Beat Boxing

Def Poetry Jam on Broadway

From ghetto to ghetto

In his 1990 essay “Can Poetry Matter?” Dana Gioia mourned the relegation of poetry to an “intellectual ghetto” where poets only write for other poets and the people languish on a diet of politician’s soundbites and US Magazine. In the decade since, Gioia has changed his elegy to a toast. This happy renaissance is due, in part, to the Spoken Word scene that brought poetry back to the actual ghettos in the form of “slams,” freeing it from university faculty lounges and infusing it with the fresh beats of break dancing Hip-Hop heads along the way.

Russell Simmons, the man who brought us Run DMC, Kurtis Blow , Martin Lawrence, Chris Tucker and others through Def Jam records and Def Comedy Jam is capitalizing on this fusion of beat boxing and iambic pentameter in “Def Poetry Jam on Broadway .”

The DJ and the poets

The lights come up in the Longacre Theatre and DJ Tendaji declares that he’s got something for everybody in the house. He plays Mase for the old skool 70’s and Biggie Smalls for ’97. The audience sings along to the song of the day, “give me that sweet that funk that…”

Nine young poets assemble on stage and release the first of many floods, invoking Abner Louima, Che Guevara, Malcolm X, the CIA, Enron, and the statue of limitations for rape in their “Prelude” performance; each emphatic that their words must be spoken.

“I wanna raise poems like kids / Keep them from jail bids / Pessimisim and negativity,” Black Ice declares. Steve Coleman wants “ideas that kiss similes so deep that metaphors get jealous.”

Poems without a page

The poems that follow are sermons, lyrics, rants, confessions, stand-up comedy, and rhymer’s battles. They are poems too, but they don’t belong on a page; many of the compositions would seem deeply average without the brio, acrobatics, and sheer volume of their performers.
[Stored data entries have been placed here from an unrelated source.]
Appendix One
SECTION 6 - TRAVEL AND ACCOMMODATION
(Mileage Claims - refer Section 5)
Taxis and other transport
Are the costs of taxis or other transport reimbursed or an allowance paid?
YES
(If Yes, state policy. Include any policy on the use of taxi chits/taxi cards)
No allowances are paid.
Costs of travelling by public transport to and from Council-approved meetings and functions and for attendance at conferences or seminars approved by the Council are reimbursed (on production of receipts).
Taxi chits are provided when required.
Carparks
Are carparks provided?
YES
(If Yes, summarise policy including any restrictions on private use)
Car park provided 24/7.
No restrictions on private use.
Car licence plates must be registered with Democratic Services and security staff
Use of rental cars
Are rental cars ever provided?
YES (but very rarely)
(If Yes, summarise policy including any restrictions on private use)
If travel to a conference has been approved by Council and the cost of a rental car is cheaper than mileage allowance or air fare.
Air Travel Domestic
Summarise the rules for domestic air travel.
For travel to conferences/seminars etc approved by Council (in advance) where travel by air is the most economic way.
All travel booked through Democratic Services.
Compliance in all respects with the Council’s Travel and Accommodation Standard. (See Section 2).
This is not to disparage the form. In its innovation, Spoken Word marks a return to poetry’s first form as an oral art, with the poet serving a very public role as historian, seer, matchmaker, and muse.

The history in these pieces is reminiscent of Howard Zinn and “conscious” Hip-Hop artists like A Tribe Called Quest . It is riddled through with identity politics. In her “Exotic” monologue, Palestinian-American poet Suheir Hammad tells would-be suitors that she “don’t wanna be your exotic,” the trophy girl of urban pluralism. “Women everywhere carry my nose on their faces,” she says. Later she puns with “Mike Check,” an imagined airport security worker with cornflower blue eyes, as to why she is always “randomly” selected.

The seeing is concerned with surfaces in a sometimes failed attempt to reach depths. Beau Sia calls himself the “Chinese Hulk Hogan,” and demands that the eggroll be officially recognized as an American food. Black Ice rhymes about the “look of no hope on me and my brother’s faces,” the twin options of slinging coke or sporting rhyme skills and the lure and lie of a record deal.

Much of the show’s two acts are variations on the theme of love–Steve’s piece on his lover’s incessant but, as in “I love you, but,” Georgie Me’s depiction of “Niggods,” and Suheir’s pained love poem, “We Spent the 4th of July in Bed.”

Some surprises

The glad surprise is that the show is not overcome by earnestness or anger. The performers are capable of self-deprecation and comedy too. Poetri depicts the Krispy Kreme Konspiracy to “keep the black man round,” and asks why there are so many “cute people with ugly people.”

The best pieces aren’t about these poets at all. Lemon and Mayda rap a duet for Tito Puente who “put 112th St. on the map,” and Beau, Georgia, and Suheir invoke June Jordan, Prince, and the suburban skyscape of Oklahoma City (Beau’s hometown) as the “first tastes” that set them writing.

If you’ve tasted this same sweetness, if you’re wondering why you still have every last lyric to “Rapper’s Delight” stuck in your head, if you think about the politics of language or what it’d be like to “paint the White House brown,” find your way to New York City and head to the Longacre Theater. Shoot for the $25.00 seats and rock your old Adidas.

Guess what America? The Def Poets love you.